Photography has the power to do this. It presents powerful evidence of a reality. The face masks on the nurses bearing their stretchers, social distanced from each other with military regulation, the nurse dealing with her patients – benefiting from fresh air, thanks to their beds being placed outside –  similarly adopting a form of basic PPE and the couple on the street wearing metal masks as sharp and considered as their hats, gloves, shoes and coats. Photography presents us with these historical details in graphic clarity allowing us to make direct connections with our own response to a similar global pandemic. These images show us that nothing is new and that our connection to the past is perhaps stronger than we realise, a realisation that evokes a sense of  melancholy and vexation. A mixture of sadness and discomfit.

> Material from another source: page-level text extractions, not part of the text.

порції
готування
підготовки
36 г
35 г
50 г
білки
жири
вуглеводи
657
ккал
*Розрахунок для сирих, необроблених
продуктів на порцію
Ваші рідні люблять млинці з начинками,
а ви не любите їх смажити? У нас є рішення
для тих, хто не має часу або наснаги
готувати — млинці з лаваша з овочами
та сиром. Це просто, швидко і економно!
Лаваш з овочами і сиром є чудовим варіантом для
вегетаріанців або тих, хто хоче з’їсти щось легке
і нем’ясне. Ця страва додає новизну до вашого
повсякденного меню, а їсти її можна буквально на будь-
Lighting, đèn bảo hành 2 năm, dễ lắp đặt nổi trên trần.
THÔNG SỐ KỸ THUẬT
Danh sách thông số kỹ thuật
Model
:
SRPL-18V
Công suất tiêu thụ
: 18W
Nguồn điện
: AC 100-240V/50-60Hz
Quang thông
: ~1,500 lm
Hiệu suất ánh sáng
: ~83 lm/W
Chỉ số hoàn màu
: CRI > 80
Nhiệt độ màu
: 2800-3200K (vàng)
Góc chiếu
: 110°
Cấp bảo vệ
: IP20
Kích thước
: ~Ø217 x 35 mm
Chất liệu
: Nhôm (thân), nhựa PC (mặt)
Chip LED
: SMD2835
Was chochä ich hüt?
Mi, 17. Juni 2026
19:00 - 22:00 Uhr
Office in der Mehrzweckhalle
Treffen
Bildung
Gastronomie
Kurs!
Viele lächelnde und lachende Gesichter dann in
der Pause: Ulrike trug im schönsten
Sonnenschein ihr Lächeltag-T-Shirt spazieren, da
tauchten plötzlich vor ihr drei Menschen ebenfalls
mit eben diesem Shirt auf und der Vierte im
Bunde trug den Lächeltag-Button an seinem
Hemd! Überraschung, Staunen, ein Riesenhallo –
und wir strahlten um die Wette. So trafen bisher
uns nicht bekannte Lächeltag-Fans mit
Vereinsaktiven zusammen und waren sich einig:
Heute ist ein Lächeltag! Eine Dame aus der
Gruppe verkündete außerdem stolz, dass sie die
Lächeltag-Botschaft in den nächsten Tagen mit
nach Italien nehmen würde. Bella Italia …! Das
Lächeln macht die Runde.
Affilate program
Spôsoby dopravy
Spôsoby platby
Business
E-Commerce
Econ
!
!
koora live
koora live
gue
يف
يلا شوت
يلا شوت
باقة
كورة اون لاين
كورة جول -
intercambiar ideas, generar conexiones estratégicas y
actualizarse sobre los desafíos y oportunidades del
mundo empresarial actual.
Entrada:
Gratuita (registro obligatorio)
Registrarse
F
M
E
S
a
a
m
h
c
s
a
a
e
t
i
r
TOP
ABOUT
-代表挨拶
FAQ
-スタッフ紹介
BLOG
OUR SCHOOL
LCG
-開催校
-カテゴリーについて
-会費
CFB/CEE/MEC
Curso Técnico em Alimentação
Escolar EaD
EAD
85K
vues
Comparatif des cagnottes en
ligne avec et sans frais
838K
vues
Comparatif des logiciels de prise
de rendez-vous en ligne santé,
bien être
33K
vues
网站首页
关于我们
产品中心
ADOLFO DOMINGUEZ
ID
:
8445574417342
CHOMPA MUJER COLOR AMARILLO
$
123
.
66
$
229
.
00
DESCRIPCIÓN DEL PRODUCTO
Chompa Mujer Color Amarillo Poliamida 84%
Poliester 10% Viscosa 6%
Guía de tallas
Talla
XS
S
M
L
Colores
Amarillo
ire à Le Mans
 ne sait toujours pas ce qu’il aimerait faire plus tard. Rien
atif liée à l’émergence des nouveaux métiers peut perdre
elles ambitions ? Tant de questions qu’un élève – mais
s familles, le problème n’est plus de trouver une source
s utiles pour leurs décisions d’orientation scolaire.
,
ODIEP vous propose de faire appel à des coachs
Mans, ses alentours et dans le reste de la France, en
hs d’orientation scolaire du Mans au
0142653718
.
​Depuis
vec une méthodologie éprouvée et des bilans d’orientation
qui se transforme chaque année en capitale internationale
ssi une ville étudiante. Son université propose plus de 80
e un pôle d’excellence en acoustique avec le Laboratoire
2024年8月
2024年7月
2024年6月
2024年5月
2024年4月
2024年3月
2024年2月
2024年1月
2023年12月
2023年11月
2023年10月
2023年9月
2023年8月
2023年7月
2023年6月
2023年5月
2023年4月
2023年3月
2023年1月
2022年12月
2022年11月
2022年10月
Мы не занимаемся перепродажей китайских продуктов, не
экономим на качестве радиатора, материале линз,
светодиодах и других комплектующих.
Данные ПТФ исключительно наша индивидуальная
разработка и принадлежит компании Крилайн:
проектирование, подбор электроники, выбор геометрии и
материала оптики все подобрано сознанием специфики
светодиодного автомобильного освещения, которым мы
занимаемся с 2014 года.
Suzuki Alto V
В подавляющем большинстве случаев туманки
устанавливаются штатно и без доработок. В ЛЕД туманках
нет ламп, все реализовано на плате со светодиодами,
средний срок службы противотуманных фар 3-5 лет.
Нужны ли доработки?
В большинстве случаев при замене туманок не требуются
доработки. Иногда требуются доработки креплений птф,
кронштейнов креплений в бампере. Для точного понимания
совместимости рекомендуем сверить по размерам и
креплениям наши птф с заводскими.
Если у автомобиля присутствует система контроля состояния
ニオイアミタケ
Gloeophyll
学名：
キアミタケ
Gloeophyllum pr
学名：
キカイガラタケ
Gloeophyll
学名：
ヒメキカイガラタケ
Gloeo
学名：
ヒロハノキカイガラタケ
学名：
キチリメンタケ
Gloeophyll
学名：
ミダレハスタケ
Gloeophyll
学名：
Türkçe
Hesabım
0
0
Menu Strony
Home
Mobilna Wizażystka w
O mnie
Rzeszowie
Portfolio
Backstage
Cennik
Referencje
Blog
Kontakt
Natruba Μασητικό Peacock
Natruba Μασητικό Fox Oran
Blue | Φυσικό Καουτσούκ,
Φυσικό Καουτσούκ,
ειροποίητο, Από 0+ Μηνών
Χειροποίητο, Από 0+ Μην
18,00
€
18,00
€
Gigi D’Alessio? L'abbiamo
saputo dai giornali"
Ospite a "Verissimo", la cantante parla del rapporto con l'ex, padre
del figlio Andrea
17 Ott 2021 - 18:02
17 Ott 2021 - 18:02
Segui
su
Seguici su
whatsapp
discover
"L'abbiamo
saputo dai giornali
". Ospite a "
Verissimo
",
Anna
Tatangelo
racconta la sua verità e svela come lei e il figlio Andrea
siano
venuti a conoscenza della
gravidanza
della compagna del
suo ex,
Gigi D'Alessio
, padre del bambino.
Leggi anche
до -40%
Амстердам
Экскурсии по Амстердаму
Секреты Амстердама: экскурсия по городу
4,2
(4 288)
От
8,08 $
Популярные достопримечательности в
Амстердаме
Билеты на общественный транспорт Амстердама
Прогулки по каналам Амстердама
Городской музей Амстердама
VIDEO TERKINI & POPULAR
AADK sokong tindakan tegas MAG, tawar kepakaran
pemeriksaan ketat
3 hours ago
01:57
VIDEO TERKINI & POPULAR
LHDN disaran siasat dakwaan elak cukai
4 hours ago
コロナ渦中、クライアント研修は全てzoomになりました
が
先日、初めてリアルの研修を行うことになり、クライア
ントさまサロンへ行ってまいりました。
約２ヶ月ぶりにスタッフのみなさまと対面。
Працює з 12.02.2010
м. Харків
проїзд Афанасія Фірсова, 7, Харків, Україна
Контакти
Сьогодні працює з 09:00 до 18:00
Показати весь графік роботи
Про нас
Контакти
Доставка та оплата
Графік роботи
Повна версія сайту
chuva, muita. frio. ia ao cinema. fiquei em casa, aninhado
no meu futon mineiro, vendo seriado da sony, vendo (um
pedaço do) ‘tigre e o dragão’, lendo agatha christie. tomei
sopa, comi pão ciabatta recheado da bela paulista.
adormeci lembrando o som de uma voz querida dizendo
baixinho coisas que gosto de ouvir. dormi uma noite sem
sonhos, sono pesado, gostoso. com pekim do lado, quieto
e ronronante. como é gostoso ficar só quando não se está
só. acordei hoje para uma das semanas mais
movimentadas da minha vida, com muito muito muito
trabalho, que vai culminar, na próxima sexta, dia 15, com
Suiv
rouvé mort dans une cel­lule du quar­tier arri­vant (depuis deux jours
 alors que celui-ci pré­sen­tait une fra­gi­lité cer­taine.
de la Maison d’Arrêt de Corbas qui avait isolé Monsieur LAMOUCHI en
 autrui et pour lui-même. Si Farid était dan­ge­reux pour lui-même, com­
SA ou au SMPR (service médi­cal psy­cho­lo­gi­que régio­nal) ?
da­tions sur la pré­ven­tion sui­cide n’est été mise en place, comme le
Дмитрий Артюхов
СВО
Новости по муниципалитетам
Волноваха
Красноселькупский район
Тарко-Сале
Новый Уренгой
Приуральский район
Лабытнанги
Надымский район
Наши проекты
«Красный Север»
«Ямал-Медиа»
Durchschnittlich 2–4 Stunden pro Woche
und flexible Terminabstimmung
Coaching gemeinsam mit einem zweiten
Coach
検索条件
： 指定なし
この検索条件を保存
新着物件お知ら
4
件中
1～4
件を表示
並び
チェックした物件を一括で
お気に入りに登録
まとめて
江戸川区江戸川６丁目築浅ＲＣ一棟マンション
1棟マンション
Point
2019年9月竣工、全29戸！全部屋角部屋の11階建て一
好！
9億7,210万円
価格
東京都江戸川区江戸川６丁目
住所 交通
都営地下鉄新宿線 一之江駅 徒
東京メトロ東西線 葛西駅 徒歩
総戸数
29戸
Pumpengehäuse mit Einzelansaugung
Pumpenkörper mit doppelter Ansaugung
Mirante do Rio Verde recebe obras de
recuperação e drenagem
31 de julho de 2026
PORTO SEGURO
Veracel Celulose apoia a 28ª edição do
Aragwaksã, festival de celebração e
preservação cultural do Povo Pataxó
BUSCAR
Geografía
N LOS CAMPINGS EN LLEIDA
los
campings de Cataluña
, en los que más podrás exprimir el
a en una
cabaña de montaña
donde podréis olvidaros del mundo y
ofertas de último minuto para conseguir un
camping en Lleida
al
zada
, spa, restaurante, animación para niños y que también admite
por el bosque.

Just as Daniel Meadows saw the historical importance of his long forgotten images to researchers seeking a deeper understanding of his personal narrative. So, these images offer us a deeper understanding of a global human narrative, not purely due to their evidential nature but because of our lived experience. The way in which we view these images has changed as our lives have moved towards the experience the photographs so clearly document.

It is that shared experience that the most successful photographs are imbued with and it is those photographs that draw me into them. It is that journey into a photograph that keeps me looking at photography. The historical documentation and the shared experience, that’s what photography means to me.

© Grant Scott 2020

Grant Scott is the founder/curator of United Nations of Photography, a Senior Lecturer and Subject Co-ordinator: Photography at Oxford Brookes University, Oxford, a working photographer, and the author of Professional Photography: The New Global Landscape Explained (Focal Press 2014) and The Essential Student Guide to Professional Photography (Focal Press 2015). His next book New Ways of Seeing: The Democratic Language of Photography will be published by Bloomsbury Academic in 2019.